Why? Because the interest rate on your fixed rate mortgage is likely to be a lot lower than your lenders standard variable rate. According to MoneyFacts, the best 2 year fixed rate mortgage is 1.17% and the best 5 year fixed rate mortgage is 1.39% – so if you are on a rate around that range your interest rate is going to more than double to 3.19%! 

That’s going to impact your monthly payments quite considerably, and depending on how much you are borrowing, could be hundreds of pounds per month extra.

The good news is you don’t ever need to pay more, you never need to go onto your lender's standard variable rate (if you don’t want to. You may want to for a short time if you are moving house to avoid early repayment charges).

You can save money at the end of your fixed rate

So when you move onto your standard variable rate, the early repayment charges on your mortgage also end too – they are charges for repaying your mortgage early, and are typically very high, for a 5 year fixed rate, they can start at 5%, and then step down by 1% per year until 0%. On a 2 year mortgage they normally start at 2% and then 1% in the second year.

Why do they matter? Because it means you can end your current mortgage and get a completely new one without paying any penalty fees – and get a mortgage almost exactly the same as your current one but with a new low rate on a new fixed rate period, for another 2 or 5 years, or however long you want to fix for.

So you never need to pay the higher standard variable rate and pay more than you need to. It’s completely legitimate to do this, and it’s called remortgaging, or switching your mortgage and lenders expect it. 

In fact, it’s one of the reasons Nuts About Money exists – we’re here to educate the UK about money and help you save money – currently 1 in 3 people are overpaying on their mortgage by as much as £4,000 per year. Learn more about us here.

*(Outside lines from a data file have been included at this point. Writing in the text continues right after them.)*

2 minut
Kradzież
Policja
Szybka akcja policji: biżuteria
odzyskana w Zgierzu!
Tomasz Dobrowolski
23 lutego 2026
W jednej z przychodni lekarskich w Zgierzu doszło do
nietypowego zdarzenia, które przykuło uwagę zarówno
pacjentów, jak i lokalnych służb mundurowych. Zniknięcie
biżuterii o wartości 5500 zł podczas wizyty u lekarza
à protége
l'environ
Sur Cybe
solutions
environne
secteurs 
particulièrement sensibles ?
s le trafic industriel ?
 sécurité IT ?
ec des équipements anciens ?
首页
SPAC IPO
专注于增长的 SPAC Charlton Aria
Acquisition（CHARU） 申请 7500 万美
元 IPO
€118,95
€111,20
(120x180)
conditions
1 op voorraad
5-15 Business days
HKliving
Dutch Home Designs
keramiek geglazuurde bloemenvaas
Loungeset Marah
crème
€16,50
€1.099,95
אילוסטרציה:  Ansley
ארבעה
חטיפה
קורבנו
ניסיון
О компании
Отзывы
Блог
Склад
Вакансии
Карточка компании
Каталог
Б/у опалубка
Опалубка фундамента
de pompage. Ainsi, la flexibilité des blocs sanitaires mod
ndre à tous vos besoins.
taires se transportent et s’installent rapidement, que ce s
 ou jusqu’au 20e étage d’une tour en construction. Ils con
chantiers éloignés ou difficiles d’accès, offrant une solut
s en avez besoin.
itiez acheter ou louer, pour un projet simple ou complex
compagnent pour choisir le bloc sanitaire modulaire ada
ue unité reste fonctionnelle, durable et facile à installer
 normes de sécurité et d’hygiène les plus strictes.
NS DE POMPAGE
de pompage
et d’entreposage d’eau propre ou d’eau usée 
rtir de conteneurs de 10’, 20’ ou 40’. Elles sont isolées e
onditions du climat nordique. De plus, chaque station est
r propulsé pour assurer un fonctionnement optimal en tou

What to do when your fixed rate ends

Hopefully, you’ve read the above, and understood that what you need to do is switch to a new deal. We’ll run through how to do this now, it’s also called a remortgage. We’re moving to a new deal so we can stay on the low interest rates that come with a fixed rate mortgage, rather than move onto the lender’s standard variable rate which is roughly double, meaning a big increase in our monthly payments, and all of it going towards interest, and not reducing the actual mortgage amount.

Here’s what to do:

Step 1: plan ahead

Don’t wait until your fixed rate ends. You can get everything ready as much as 6 months before your rate ends. Give yourself plenty of time and you’ll never have to pay even a single day on the higher rate, and you’ll be reducing stress trying to rush it through if you’ve left it late.

Step 2: Use a mortgage advisor

Make it easy, you don’t actually have to do anything yourself. A mortgage broker can find the best deal for you to switch to, and they’ll do the switching as well, and normally fee free. All you need to do is fill out a few details online if you’re using an online broker, or a phone call if using a more traditional broker. We’ve also made it easy to find the best mortgage broker for you.

Step 3: Done

That’s it! That’s really how easy it is to switch your mortgage deal to a new low rate and never pay more than you need to.

You can then repeat this over and over until you’ve paid off your mortgage – outsmarting the banks and staying on a low interest rate for your whole mortgage.

When it might not be a good idea to remortgage

1. If you’ve got a low mortgage amount, under £50,000, then you may end up paying slightly more in fees than you save by switching to a new deal, so it’s worth checking the numbers before. You may also not get the best rate as there’s fewer lenders willing to lend under £50,000.

2. If you are also planning to move home soon you may want to briefly go into your SVR so you don’t have to pay any early repayment charges moving to another mortgage on the new home.

3. And if you’re planning on making a large overpayment, you may want to do this while on your SVR to avoid charges too.